Except, sometimes, there is a good reason. Sometimes, there are multiple good reasons to dig your heels in and say "that's far enough, buddy".

This is such a story I'm going to tell today.

What happened

My company at the time had contracted a vendor to store our data, which would be sent to them by means of an API endpoint they provided us. Admittedly, they weren't the solution provider I would have gone with, but in the interest of saving time (and also because I didn't have a better alternative), I played nice. After ascertaining that the solution worked - i.e, our system would send data though that API endpoint call and the data would be saved in their system, it was time to talk about security.

Just a key.

Our proposed solution was to have an extra property in the JSON object that we were sending them, with a password that they would provide. Like an API key. Any calls made using that key would be validated against their records, so that they could at least be confident that the origin of the data would be correct.

The solution was simple enough, and their Sales Representative told us it could be done. But then he made the mistake of telling us that we would be quoted an extra charge for it. And that was when I drew a line in the sand, and told them, no, this was absolutely not going to happen.
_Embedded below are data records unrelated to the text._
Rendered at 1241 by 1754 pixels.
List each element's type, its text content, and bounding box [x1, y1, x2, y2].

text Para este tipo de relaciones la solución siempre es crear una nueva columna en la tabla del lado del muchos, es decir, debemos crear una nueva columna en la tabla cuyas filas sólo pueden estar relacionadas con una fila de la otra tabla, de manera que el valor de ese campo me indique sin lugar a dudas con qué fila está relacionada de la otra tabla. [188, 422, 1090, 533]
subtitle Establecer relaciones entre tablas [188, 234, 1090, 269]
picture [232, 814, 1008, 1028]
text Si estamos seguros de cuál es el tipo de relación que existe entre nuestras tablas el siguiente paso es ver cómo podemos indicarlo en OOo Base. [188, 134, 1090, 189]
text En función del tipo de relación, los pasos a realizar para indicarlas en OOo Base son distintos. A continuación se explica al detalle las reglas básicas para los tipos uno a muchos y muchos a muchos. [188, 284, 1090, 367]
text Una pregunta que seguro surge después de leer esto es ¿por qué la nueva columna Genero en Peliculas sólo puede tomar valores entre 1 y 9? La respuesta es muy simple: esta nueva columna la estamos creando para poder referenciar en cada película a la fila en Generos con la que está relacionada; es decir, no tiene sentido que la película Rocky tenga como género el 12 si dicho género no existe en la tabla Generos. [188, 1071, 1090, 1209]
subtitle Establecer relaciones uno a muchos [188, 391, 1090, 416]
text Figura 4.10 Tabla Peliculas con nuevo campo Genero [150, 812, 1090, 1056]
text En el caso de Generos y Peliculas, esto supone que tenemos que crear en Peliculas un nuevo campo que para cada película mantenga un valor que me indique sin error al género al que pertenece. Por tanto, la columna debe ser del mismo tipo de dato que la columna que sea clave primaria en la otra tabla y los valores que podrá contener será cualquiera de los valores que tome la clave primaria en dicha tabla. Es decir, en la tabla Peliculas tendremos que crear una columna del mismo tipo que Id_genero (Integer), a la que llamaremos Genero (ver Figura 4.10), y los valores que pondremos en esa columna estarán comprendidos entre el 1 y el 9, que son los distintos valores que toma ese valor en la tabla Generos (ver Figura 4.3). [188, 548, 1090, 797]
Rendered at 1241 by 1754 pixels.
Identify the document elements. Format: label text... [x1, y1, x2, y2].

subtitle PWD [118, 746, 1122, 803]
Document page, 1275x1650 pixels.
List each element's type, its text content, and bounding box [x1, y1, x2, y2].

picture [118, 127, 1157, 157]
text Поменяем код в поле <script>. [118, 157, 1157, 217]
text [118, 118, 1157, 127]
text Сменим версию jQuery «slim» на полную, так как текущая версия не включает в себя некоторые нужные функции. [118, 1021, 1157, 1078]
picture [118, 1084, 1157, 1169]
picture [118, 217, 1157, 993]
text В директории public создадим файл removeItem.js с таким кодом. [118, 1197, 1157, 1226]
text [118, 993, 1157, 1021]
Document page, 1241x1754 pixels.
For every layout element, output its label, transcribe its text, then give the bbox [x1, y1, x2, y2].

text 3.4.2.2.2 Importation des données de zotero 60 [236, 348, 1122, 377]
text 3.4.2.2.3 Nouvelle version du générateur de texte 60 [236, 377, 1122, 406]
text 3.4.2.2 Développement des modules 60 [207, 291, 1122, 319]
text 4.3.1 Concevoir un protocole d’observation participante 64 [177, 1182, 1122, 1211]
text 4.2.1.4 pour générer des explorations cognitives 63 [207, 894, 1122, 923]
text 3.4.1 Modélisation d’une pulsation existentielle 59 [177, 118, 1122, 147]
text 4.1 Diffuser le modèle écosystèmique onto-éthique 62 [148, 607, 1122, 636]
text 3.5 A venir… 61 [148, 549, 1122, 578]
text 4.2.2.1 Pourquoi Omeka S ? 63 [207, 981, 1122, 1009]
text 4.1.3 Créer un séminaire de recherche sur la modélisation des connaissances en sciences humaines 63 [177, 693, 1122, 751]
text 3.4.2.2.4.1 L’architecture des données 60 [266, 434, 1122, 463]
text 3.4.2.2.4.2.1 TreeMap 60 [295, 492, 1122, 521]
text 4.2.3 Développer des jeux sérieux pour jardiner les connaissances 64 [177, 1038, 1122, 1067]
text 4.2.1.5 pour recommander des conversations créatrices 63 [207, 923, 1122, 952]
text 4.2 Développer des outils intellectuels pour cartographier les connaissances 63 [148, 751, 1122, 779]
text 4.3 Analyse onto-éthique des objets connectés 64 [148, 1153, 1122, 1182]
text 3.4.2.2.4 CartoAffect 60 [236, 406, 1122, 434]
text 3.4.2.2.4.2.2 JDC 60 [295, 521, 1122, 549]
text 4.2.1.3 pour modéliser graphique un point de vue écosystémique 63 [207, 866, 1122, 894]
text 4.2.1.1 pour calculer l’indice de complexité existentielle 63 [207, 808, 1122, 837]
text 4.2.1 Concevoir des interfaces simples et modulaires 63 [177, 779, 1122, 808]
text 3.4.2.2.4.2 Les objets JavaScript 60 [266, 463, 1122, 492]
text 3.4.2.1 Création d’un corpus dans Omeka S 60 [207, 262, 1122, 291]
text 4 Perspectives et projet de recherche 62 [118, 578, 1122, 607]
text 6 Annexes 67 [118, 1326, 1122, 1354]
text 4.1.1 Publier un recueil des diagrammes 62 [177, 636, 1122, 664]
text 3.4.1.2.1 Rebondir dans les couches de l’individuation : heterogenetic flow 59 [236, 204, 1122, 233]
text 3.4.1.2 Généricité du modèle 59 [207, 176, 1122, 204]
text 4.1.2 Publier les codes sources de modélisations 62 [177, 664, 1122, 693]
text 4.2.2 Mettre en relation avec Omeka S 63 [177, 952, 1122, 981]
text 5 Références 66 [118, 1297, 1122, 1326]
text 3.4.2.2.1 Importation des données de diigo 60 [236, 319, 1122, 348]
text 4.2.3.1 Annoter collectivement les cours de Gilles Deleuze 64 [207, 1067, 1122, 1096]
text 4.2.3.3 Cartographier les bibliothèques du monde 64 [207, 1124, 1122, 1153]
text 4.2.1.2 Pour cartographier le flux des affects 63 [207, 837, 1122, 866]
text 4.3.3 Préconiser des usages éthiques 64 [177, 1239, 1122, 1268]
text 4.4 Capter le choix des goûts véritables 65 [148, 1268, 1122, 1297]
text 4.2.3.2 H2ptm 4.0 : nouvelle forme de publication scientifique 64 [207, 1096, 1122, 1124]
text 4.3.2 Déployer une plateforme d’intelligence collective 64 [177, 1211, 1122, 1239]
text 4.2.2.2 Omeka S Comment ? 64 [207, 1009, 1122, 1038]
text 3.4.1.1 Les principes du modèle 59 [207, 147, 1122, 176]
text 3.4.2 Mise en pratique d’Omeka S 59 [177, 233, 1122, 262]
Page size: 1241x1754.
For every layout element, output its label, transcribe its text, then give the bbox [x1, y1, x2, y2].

In retrospect, the fact that I was the one who had to broach the subject of security was a red flag. If I hadn't, would they just have carried on? Alarming if one considered that we weren't their only clients.

Why I put my foot down

The extra feature we requested was for security. Security should always be considered a basic, rather than extra, feature. Especially when the service providers in question are holding on to client data. If these vendors had our data in their storage, why should we have to pay extra for a basic security feature?

Also, in the event of a data breach, could these vendors really afford not to be able to show subsequent audit that they, at the very least, had previously done their due diligence?

Security should be a
basic feature.

From my experience with small vendors like these, they usually aren't using separate database servers for different clients. More often than not, it's some sort of shared virtual hosting. Which meant that any data breach on our part could affect their other clients, and vice versa.

All in all, the vendors had significantly more to lose than we did, from a security breach. From that viewpoint, it was patently ridiculous for them to want to charge us for security. That would be like me demanding payment from the locksmith to install a lock on my own door.

There is the possibility that their Sales Representative was not really thinking clearly, and that he was asking for extra payment out of sheer habit. Because that was the way he had been trained. Honestly, I don't think this made it better. Definitely didn't make my company's data feel more secure in their hands.

Conclusion

Going with the flow is easy. Standing firm on principle is harder. In fact, I would argue that standing firm when the situation is as egregious as this, is easy. The hard part is really identifying such situations in the first place. I don't think there's exactly a playbook for things like that.

Thanks for reading, that's far enough!